It's still a square ring bounded by four elastic ropes, in which you're challenged three times for three minutes without a break.

Still, something has changed for Assan and Ousainou Hansen.

The two 22-year-old Olympic boxers from TG 1875 Darmstadt are no longer considered attackers who challenge others.

Rather, they will be considered established themselves for the first time when they compete at the German elite championships in Rostock this Wednesday - and ideally stay until the finals in all weight classes take place on Saturday.

The new nimbus is due to the fact that four months ago both were able to assert themselves at the German elite championships for 2021 in Heidelberg.

And who should be surprised that the tournament victories in lightweight (Ousainou) and light welterweight (Hassan) were clocked only a few minutes in a row?

After all, perfectly synchronized periods of life have become the rule rather than the exception since identical twins were born at the same hour in Serrekunda, the most populous city in West African Gambia.

The long way to Egelsbach in the district of Offenbach, where at the age of nine they came into the care of a sports-loving security technician at Frankfurt Airport;

two years later the first boxing lessons in the local club;

then the move to Darmstadt and finally the move to Heidelberg to the federal base of the German Boxing Association (DBV): Hassan and Ousainou passed all these stages of a memorable journey together, including the school career, which they completed with the technical diploma.

Double immigration and integration can hardly be more exemplary.

Same look, same style

Who is Hassan, the few minutes older, and who is Ousainou, often not even their coaches could tell right away.

Especially since the style with which they collected national titles as juniors was also similar: two quicksilver movement artists who score and frustrate their opponents according to the classic motto of hit-and-move.

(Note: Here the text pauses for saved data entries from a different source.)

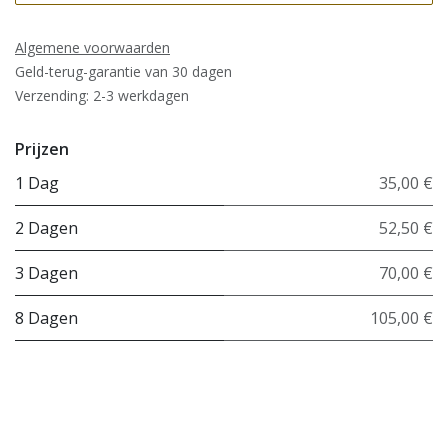
Algemene voorwaarden
Geld-terug-garantie van 30 dagen
Verzending: 2-3 werkdagen
Prijzen
1 Dag
35,00 €
2 Dagen
52,50 €
3 Dagen
70,00 €
8 Dagen
105,00 €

He just likes to box “cheeky”, Assan likes to say, and like his brother Andy Cruz, he cites Gómez as his role model – the three-time world champion and Olympic champion from Cuba, who is currently the measure of all things in lightweight.

It took some time until the almost equally heavy standard outriggers found the right weight classes for them.

They had declared early on that they would not compete against each other at the competitive level.

That's why Ousainou, who is two centimeters shorter, has meanwhile starved himself down to featherweight (up to 57 kilos), while Assan was able to pack on more muscles for lightweight (up to 63 kilos).

The association now has two additional hopeful athletes who are competing with older, established athletes for the starting places for Paris 2024.

What better could happen to him?

"These are two exciting career starts that we are keeping a close eye on," assures DBV sports director Michael Müller on request.

"Above-average talent" could undoubtedly be attested years ago.

Nevertheless, it apparently still took a change to the Heidelberg performance center and to DBV trainer Gunnar Berg for the twins to "get back on track", as Müller put it - after they had already been banned from all performance squads due to stagnating performance and sloppy performances at the boarding school .

Successful at the Cologne Cup

If there should be a reproach in that, it has meanwhile been overtaken.

"Both literally fought for survival afterwards," says an insider - and are now better than ever.

This could not only be observed in the rescheduled title fights in August, but also a month ago at the Cologne Cup, which featured top-class international players.

Assan won bronze, while Ouasinou, who used to be much less likely, even won the final fight against an experienced Asian champion from Mongolia.

The recent form and learning curve is set to be confirmed at the Rostock Championships, where the defending champions are suddenly the hunted.

In the meantime, however, they have reached a level at which the majority of their competitors in the ring can hardly be matched, let alone dominated.

On top of that, critical observers such as sports director Michael Müller now seem "absolutely clear-headed".

Even her repeatedly stated ambition to switch to the pro camp one day in the not too distant future hardly seems daring anymore.

That would be the second, double success story about particularly nimble twins who also succeed as champions - like the 32-year-old US professionals Jermall and Jermell Charlo, who currently hold the world titles in light middleweight and middleweight at the same time.

Except that it didn't start in Houston, Texas, but in a small Hessian town.